I’m not making an excuse for Sarao – what he did was illegal in the jurisdiction in which his trades were executed, and for that there is of course a penalty. However, what the regulators and exchange operators have done is also culpable. They have effectively forgotten that the purposes of securities and futures markets are to raise capital for industry, to enable risk to be hedged and to facilitate the proactive use of the time value of money. Instead, they have turned them into arcade games – that’s why we call bucket shops trading arcades these days – because the volumes of the algos and HFTs generate so much exchange fee income (and broker commission). In doing this, in pretending that the volume generated by HFTs is genuine liquidity in the market (see earlier columns here outlining this point), they have abdicated what should be their responsibility to those market users with real economic interest in the product they are trading. The guilt in this case is not all one-sided. And, let’s not forget that plenty of experienced traders have been making this point for a very long time.

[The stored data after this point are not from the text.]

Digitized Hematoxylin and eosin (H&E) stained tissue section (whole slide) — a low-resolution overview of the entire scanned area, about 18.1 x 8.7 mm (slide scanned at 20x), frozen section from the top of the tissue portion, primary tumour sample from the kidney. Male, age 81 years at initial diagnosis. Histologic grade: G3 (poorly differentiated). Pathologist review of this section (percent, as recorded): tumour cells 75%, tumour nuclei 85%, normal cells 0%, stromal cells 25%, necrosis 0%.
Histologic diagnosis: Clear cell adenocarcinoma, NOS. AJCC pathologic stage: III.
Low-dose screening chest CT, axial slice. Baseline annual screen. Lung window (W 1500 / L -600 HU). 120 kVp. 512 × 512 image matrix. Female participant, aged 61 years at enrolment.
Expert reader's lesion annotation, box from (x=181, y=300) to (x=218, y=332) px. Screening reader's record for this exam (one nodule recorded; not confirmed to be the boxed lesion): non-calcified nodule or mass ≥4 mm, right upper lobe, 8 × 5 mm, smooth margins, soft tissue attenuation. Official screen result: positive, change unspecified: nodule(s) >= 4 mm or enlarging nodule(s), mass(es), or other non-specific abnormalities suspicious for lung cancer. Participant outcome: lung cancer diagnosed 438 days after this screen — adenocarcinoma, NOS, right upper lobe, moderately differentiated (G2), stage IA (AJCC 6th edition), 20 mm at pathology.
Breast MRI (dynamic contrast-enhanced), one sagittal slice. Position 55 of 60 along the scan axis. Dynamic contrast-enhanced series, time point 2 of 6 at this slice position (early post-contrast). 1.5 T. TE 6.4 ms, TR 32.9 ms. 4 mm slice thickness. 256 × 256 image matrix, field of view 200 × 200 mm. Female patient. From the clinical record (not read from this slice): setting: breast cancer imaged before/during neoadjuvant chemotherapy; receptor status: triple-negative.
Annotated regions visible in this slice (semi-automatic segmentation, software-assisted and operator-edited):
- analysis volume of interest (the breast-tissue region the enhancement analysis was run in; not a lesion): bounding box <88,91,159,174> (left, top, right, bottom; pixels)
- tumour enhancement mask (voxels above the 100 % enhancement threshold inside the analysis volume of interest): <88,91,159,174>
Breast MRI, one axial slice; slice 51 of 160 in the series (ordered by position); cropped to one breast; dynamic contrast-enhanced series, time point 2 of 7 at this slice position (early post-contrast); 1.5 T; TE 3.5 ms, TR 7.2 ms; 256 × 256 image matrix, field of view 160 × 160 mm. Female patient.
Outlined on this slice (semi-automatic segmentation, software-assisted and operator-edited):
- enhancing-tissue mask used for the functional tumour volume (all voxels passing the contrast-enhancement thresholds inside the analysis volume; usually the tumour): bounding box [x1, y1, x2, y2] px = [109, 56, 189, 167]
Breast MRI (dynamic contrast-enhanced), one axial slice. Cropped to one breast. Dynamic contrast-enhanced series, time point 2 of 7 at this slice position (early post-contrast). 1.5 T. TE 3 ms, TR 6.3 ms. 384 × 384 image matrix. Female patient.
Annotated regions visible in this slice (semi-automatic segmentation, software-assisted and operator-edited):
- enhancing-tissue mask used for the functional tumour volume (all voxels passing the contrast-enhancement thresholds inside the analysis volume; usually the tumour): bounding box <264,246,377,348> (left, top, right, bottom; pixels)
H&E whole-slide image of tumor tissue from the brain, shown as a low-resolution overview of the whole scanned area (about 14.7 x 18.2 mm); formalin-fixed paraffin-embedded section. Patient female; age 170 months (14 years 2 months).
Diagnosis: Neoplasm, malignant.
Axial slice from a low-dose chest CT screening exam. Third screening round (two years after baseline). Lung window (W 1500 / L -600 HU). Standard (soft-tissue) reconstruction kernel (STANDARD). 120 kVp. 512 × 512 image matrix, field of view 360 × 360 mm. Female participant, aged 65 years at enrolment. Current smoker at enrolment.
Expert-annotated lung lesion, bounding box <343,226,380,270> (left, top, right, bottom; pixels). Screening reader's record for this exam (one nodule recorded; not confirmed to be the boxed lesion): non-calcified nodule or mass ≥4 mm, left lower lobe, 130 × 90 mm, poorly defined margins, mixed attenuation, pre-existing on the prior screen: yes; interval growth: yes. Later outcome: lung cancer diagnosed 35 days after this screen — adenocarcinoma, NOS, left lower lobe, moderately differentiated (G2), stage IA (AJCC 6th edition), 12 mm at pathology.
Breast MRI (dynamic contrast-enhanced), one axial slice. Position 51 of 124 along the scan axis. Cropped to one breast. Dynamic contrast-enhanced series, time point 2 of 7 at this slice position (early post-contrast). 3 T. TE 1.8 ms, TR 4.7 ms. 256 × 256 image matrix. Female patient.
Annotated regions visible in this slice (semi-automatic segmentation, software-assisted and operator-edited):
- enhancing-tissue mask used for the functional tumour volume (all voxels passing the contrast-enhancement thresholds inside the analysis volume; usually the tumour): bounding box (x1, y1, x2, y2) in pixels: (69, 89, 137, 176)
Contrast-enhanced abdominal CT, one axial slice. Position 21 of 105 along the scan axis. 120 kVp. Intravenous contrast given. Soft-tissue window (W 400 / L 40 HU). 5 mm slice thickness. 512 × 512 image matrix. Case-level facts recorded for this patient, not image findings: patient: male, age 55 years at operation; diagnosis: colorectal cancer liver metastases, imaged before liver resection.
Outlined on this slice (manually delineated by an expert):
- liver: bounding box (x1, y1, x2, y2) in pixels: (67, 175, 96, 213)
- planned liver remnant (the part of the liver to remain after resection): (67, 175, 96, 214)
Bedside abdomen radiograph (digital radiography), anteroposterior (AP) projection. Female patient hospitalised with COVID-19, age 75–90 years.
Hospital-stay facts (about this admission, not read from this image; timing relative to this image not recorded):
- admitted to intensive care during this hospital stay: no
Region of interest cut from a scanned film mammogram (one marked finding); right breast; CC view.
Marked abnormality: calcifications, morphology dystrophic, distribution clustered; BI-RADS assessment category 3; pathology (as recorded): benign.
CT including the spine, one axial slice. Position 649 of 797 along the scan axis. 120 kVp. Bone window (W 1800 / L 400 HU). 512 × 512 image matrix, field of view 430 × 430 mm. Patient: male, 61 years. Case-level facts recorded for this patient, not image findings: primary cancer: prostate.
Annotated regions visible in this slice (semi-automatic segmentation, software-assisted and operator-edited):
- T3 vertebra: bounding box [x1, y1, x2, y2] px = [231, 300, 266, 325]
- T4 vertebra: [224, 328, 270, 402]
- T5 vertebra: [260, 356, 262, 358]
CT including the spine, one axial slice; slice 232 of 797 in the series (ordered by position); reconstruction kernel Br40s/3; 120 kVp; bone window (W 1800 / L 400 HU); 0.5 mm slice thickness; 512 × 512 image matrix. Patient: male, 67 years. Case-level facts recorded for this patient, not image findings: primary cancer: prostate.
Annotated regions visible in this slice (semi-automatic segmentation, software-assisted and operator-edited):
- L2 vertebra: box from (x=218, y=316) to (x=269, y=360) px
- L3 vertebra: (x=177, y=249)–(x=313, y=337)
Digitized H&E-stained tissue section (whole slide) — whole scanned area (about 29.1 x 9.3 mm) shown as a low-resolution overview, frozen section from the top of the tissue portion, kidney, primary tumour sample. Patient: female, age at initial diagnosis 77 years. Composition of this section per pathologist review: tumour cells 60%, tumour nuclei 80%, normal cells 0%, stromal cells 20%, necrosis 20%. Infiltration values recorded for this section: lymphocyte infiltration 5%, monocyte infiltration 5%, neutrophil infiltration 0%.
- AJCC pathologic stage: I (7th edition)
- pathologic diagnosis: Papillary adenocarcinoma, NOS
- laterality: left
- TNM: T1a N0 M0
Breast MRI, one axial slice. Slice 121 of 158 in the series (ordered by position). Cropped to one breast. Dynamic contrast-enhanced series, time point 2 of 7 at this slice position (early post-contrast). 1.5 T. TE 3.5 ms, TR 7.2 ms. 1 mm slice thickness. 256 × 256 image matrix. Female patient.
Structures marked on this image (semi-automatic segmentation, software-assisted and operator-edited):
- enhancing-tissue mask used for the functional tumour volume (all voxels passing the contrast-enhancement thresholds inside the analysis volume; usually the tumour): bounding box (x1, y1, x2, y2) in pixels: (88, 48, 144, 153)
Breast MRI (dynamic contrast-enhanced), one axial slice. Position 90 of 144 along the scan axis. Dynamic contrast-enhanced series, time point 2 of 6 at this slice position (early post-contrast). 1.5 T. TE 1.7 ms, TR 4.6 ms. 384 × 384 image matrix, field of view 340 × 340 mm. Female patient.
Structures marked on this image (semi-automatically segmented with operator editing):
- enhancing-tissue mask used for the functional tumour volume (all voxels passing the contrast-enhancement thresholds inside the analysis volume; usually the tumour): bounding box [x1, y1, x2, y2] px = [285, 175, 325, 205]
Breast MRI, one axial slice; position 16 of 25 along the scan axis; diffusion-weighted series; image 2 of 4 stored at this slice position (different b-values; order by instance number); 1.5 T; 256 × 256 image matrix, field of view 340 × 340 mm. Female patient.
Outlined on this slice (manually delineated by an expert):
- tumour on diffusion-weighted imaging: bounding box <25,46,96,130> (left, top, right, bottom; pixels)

The other case also throws up an uncomfortable truth. The spread of WTI contracts on Nymex apparently enables traders to buy a contract to trade at the close (similar – but, and I’m not going to go into detail here, not quite the same as traditional LME closing official price trading). It doesn’t take a trading genius to work out that on those occasions when there is a strong likelihood that the market will go down (or up), traders will take the opportunity to put in orders to be guaranteed filled at the closing price and then trade the opposite way coming up to the close – through aggressive orders put in the electronic order book – to lock in profits. This is apparently what happened on the day in question back in April 2020. Readers will recall that oil demand was collapsing under coronavirus concerns, that storage facilities for the WTI contract were filling to the brim (and beyond) and that the WTI contract has particular delivery requirements; in those circumstances, a significant weakening of the price was almost inevitable, creating exactly the conditions the Essex traders were able to exploit. There is – as far as I know – so far no suggestion of illegal practices, which would largely focus on whether or not the traders were working as a concert party – but as we all know, when someone makes a great deal of profit, many others immediately cry foul. In this case, you have to ask yourself why would you create this opportunity in the market, by offering the trade on close contract? It’s not entirely conducive to keeping an orderly market……..but I’m sure it brings in extra volume, just like the case above.
“Flash Crash”, by Liam Vaughan, is published by William Collins.